Scale-Craft has a new lease on life. What is past is past. We only hope that our old friends will “forgive our sins” and our new friends will never have cause for complaints that cannot be adjusted.
We still have great faith in O and OO gauges and we intend to do everything in our power to further the popularity of these two gauges.
Our new policy of carrying on business will strictly be on the mail order basis – factory to consumer. We feel that we can serve the model railroad fraternity far better if we have direct contact with you as a customer rather than going through an intermediary. In the past this has been proven out a great many times. Mistakes, unfortunately, do happen. Whenever we have been able to get the gist of the trouble first-hand, we have always been able to straighten it out with the least amount of fuss to the satisfaction of everyone concerned.

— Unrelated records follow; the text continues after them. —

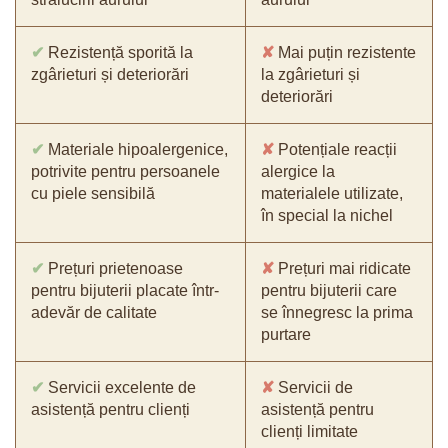
✔
Rezistență sporită la
✘
Mai puțin rezistente
zgârieturi și deteriorări
la zgârieturi și
deteriorări
✔
Materiale hipoalergenice,
✘
Potențiale reacții
potrivite pentru persoanele
alergice la
cu piele sensibilă
materialele utilizate,
în special la nichel
✔
Prețuri prietenoase
✘
Prețuri mai ridicate
pentru bijuterii placate într-
pentru bijuterii care
adevăr de calitate
se înnegresc la prima
purtare
✔
Servicii excelente de
✘
Servicii de
asistență pentru clienți
asistență pentru
clienți limitate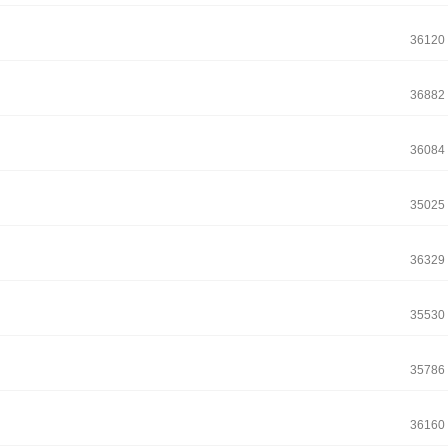
36120
36882
36084
35025
36329
35530
35786
36160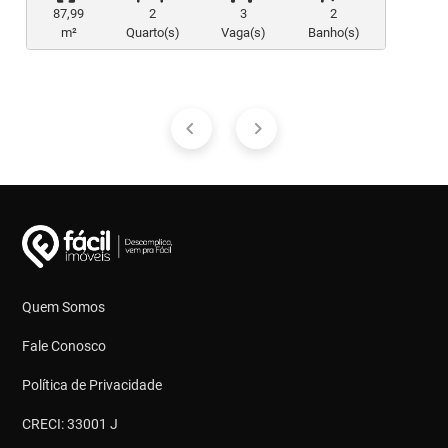
87,99
2
3
2
m²
Quarto(s)
Vaga(s)
Banho(s)
Quem Somos
Fale Conosco
Política de Privacidade
CRECI: 33001 J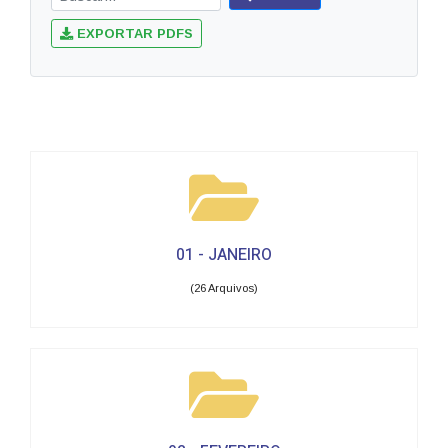
EXPORTAR PDFS
01 - JANEIRO
(26 Arquivos)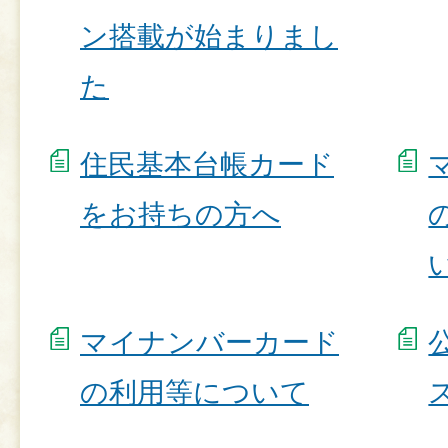
ン搭載が始まりまし
た
住民基本台帳カード
をお持ちの方へ
マイナンバーカード
の利用等について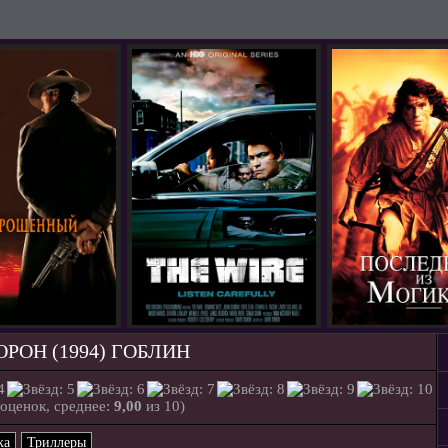
ОРОН (1994) ГОБЛИН
оценок, среднее:
9,00
из 10)
ка
Триллеры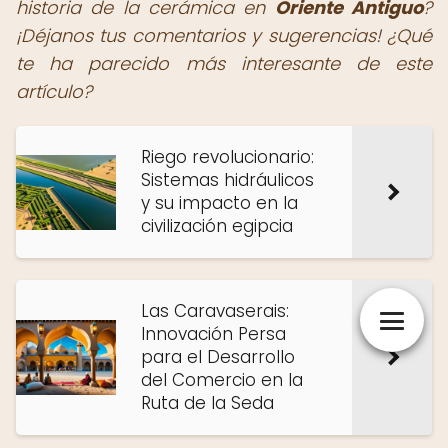
historia de la cerámica en
Oriente Antiguo
?
¡Déjanos tus comentarios y sugerencias! ¿Qué
te ha parecido más interesante de este
artículo?
Riego revolucionario:
Sistemas hidráulicos
y su impacto en la
civilización egipcia
Las Caravaserais:
Innovación Persa
para el Desarrollo
del Comercio en la
Ruta de la Seda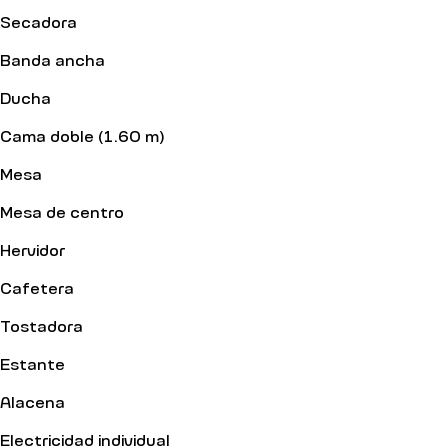
Secadora
Banda ancha
Ducha
Cama doble (1.60 m)
Mesa
Mesa de centro
Hervidor
Cafetera
Tostadora
Estante
Alacena
Electricidad individual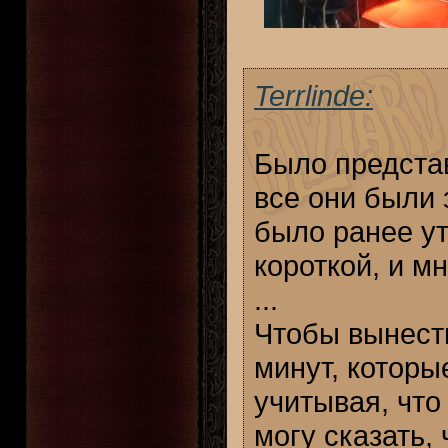
Terrlinde:
Было представ
все они были з
было ранее ут
короткой, и мн
...
Чтобы вынести
минут, которы
учитывая, что
могу сказать,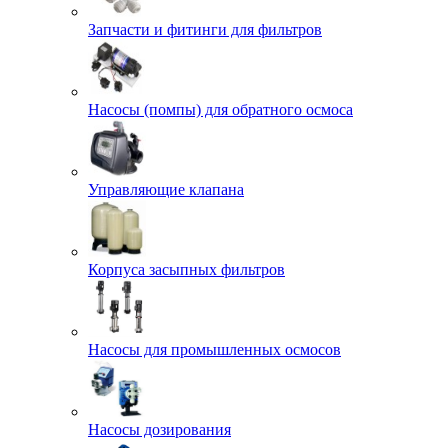
Запчасти и фитинги для фильтров
Насосы (помпы) для обратного осмоса
Управляющие клапана
Корпуса засыпных фильтров
Насосы для промышленных осмосов
Насосы дозирования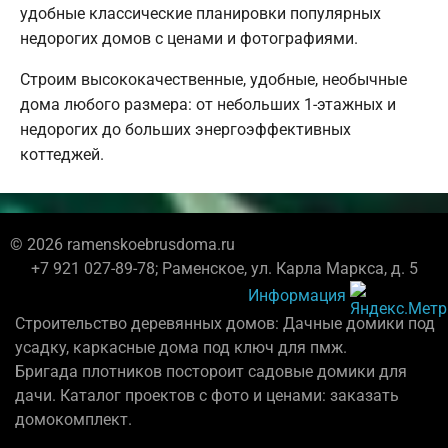
удобные классические планировки популярных
недорогих домов с ценами и фотографиями.
Строим высококачественные, удобные, необычные
дома любого размера: от небольших 1-этажных и
недорогих до больших энергоэффективных
коттеджей.
© 2026 ramenskoebrusdoma.ru
+7 921 027-89-78; Раменское, ул. Карла Маркса, д. 5
Информация
Строительство деревянных домов: Дачные домики под
усадку, каркасные дома под ключ для пмж.
Бригада плотников постороит садовые домики для
дачи. Каталог проектов с фото и ценами: заказать
домокомплект.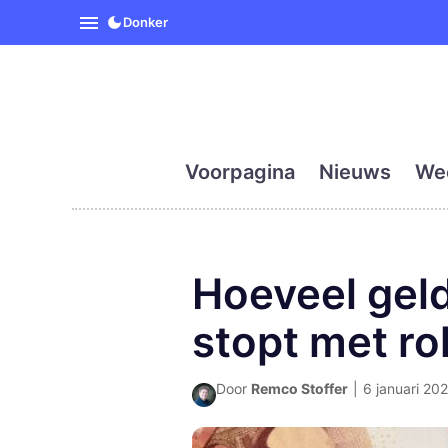
SpanjeVandaag is de eerst
Donker
Voorpagina
Nieuws
We
Hoeveel geld
stopt met ro
Door
Remco Stoffer
|
6 januari 202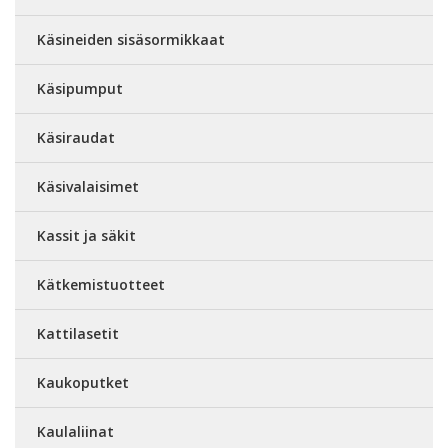
Käsineiden sisäsormikkaat
Käsipumput
Käsiraudat
Käsivalaisimet
Kassit ja säkit
Kätkemistuotteet
Kattilasetit
Kaukoputket
Kaulaliinat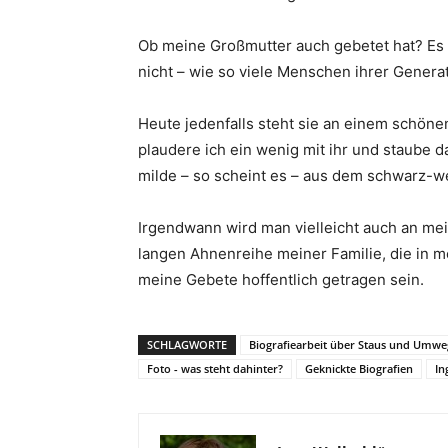
Ob meine Großmutter auch gebetet hat? Es is
nicht – wie so viele Menschen ihrer Generat
Heute jedenfalls steht sie an einem schöne
plaudere ich ein wenig mit ihr und staube d
milde – so scheint es – aus dem schwarz-w
Irgendwann wird man vielleicht auch an mei
langen Ahnenreihe meiner Familie, die in 
meine Gebete hoffentlich getragen sein.
SCHLAGWORTE
Biografiearbeit über Staus und Umwe
Foto - was steht dahinter?
Geknickte Biografien
In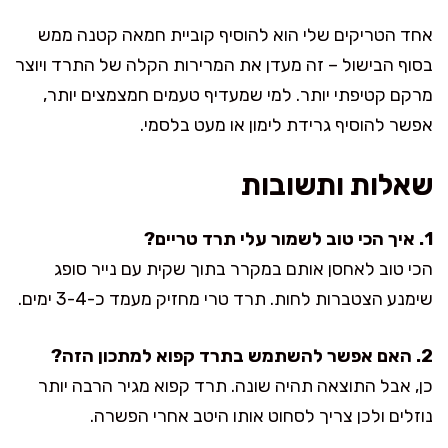
אחד הטריקים שלי הוא להוסיף קוביית חמאה קטנה ממש
בסוף הבישול – זה מעדן את המרירות הקלה של התרד ויוצר
מרקם קטיפתי יותר. למי שמעדיף טעמים חמצמצים יותר,
אפשר להוסיף גרידת לימון או מעט בלסמי.
שאלות ותשובות
1. איך הכי טוב לשמור עלי תרד טריים?
הכי טוב לאחסן אותם במקרר בתוך שקית עם נייר סופג
שימנע הצטברות לחות. תרד טרי מחזיק מעמד כ-3-4 ימים.
2. האם אפשר להשתמש בתרד קפוא למתכון הזה?
כן, אבל התוצאה תהיה שונה. תרד קפוא מגיר הרבה יותר
נוזלים ולכן צריך לסחוט אותו היטב אחרי הפשרה.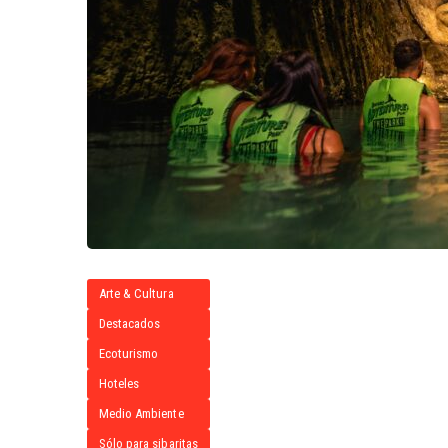
Arte & Cultura
Destacados
Ecoturismo
Hoteles
Medio Ambiente
Sólo para sibaritas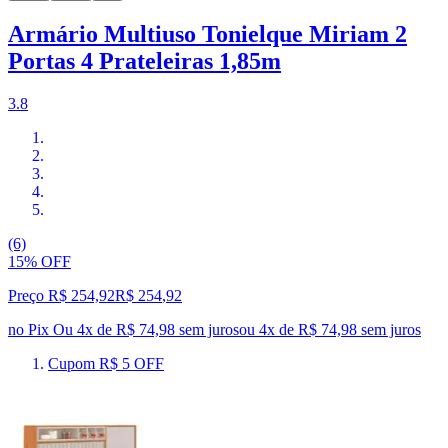
Armário Multiuso Tonielque Miriam 2
Portas 4 Prateleiras 1,85m
3.8
(6)
15% OFF
Preço R$ 254,92
R$
254
,
92
no Pix
Ou 4x de R$ 74,98 sem juros
ou
4
x de
R$ 74,98
sem juros
Cupom R$ 5 OFF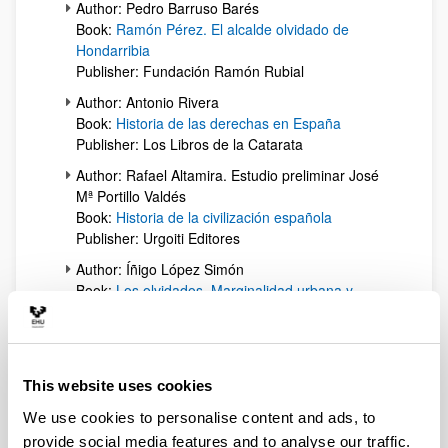
Author: Pedro Barruso Barés
Book:
Ramón Pérez. El alcalde olvidado de
Hondarribia
Publisher: Fundación Ramón Rubial
Author: Antonio Rivera
Book:
Historia de las derechas en España
Publisher: Los Libros de la Catarata
Author: Rafael Altamira. Estudio preliminar José
Mª Portillo Valdés
Book:
Historia de la civilización española
Publisher: Urgoiti Editores
Author: Íñigo López Simón
Book:
Los olvidados. Marginalidad urbana y
fenómeno quinqui en España (1959-1982)
Publisher: Marcial Pons
Author: José Antonio Pérez Pérez, Mayka Muñoz
Ruiz
This website uses cookies
Book:
Proceso 1001. El franquismo contra
We use cookies to personalise content and ads, to
Comisiones Obreras
provide social media features and to analyse our traffic.
Publisher: Catarata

Since the war, we realize that a great many Scale-Craft parts have gone out into the hands of our customers which are not as they should have been. If you have any such parts, please drop us a line and tell us about them. We are sure we can straighten out your trouble.
Moving on to OO products, there are several NEW items, not listed in any prior Scale-Craft catalog and jumping ahead on them too, I am not convinced that they were actually produced. But here they are listed in the catalog and also the price list. I think what we are looking at is the list of models Donnelley had hoped to add to the line right after the war but did not quite make it to production and maybe did not quite make it into production in 1950 either. All could easily be mocked up today from parts still, and I would guess that is all the catalog photos really are as well. But I put this out as a challenge to readers, look over your kit box collection, do you have any of these models?
The 50’ foot, single door boxcar is seen fairly commonly and was a model introduced in 1946. But as I note in the Scale-Craft 101 article the following models are listed in the Round Lake catalog:
- Three other variations of this car with stamped brass sides (50-foot double door and 40-foot single or double door) were cataloged but perhaps never made [speculation also is that the original box car dies were damaged]
- A 50-foot steel reefer that was probably never made, based on the 50-foot boxcar (link above)
- Die cast MU cars which were based on the die cast passenger cars (illustrated in the Round Lake catalog but perhaps never produced either)
- And an orphan item, a new four-wheel passenger truck (friction bearing) that I would speculate might have been intended for an express reefer model.
- OOF-626, 50’ 6” refrigerator car
- OOF-630, 40’ 6” box car
- OOF-628, 40’ 6” automobile car
- OOF-625, 50’ 6” automobile car
- OOP-653, MU passenger car
- OOP-654, MU baggage car
- OOP-655, MU combination car
We have added this car to our line because of the increasing popularity of the longer length car in actual railroad practice. Probably more newsprint rolls are transported in the 50’ 6” automobile cars than in any other type of car for two reasons. First that it is easier to get the rolls in and out of an automobile car because of the larger doorway, and secondly because of the fact that the cars can be loaded to get the lowest freight rate. There are only a very few railroads that do not have an extensive business in handling shipments of paper of one kind or the other.
We are offering for the first time multiple unit equipment for the model railroad fan who desires overhead power operation…. The kits for the multiple unit equipment consist of detailed die cast bodies, wood roof, working pantographs and assembled power truck and one trailer truck….The only example I have ever seen is found in a photo album (here) in the Yahoo American OO group. It is possible that someone attempted this as a kitbashing project, but it would seem to be an incomplete example of this extremely rare S-C model. There are 9 photos in the Yahoo album. The first photo here is the overall view and the second shows the power truck in the baggage area. Note that the trucks with the model have the four-wheel friction bearing passenger trucks, so it is possible as well that those trucks were intended to be used on the MU car models, although the catalog photo shows the old standard passenger truck with roller bearings.
Before closing, previously a letter from October, 1950 was highlighted from Elliott Donnelley. It is worth taking a look at, as it gives a glimpse of his present mindset with the company and also future plans which included a OO scale Hudson locomotive.
With that the series will move on when it returns to notes on other manufacturers active in American OO in 1950.